» **Task directions**: Only the text of the records belongs in the answer; the pictures must be dropped.

Record extracts: Begin

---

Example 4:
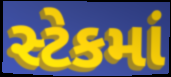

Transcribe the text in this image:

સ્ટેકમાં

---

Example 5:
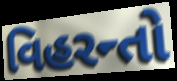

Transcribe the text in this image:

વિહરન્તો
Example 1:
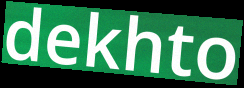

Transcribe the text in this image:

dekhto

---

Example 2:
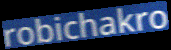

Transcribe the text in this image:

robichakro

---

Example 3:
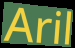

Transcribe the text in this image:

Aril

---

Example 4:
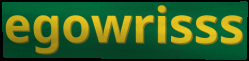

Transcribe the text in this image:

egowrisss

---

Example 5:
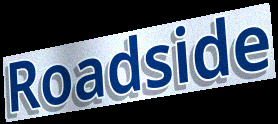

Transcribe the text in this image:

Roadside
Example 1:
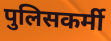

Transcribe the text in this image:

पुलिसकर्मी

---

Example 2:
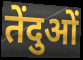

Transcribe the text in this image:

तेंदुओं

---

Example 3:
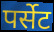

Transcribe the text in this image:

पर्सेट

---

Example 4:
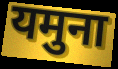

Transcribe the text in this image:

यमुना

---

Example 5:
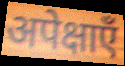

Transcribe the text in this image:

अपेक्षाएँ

Record extracts: End

» **Answer box**:
---

Example 4:

Transcribe the text in this image:

સ્ટેકમાં

---

Example 5:

Transcribe the text in this image:

વિહરન્તો
Example 1:

Transcribe the text in this image:

dekhto

---

Example 2:

Transcribe the text in this image:

robichakro

---

Example 3:

Transcribe the text in this image:

Aril

---

Example 4:

Transcribe the text in this image:

egowrisss

---

Example 5:

Transcribe the text in this image:

Roadside
Example 1:

Transcribe the text in this image:

पुलिसकर्मी

---

Example 2:

Transcribe the text in this image:

तेंदुओं

---

Example 3:

Transcribe the text in this image:

पर्सेट

---

Example 4:

Transcribe the text in this image:

यमुना

---

Example 5:

Transcribe the text in this image:

अपेक्षाएँ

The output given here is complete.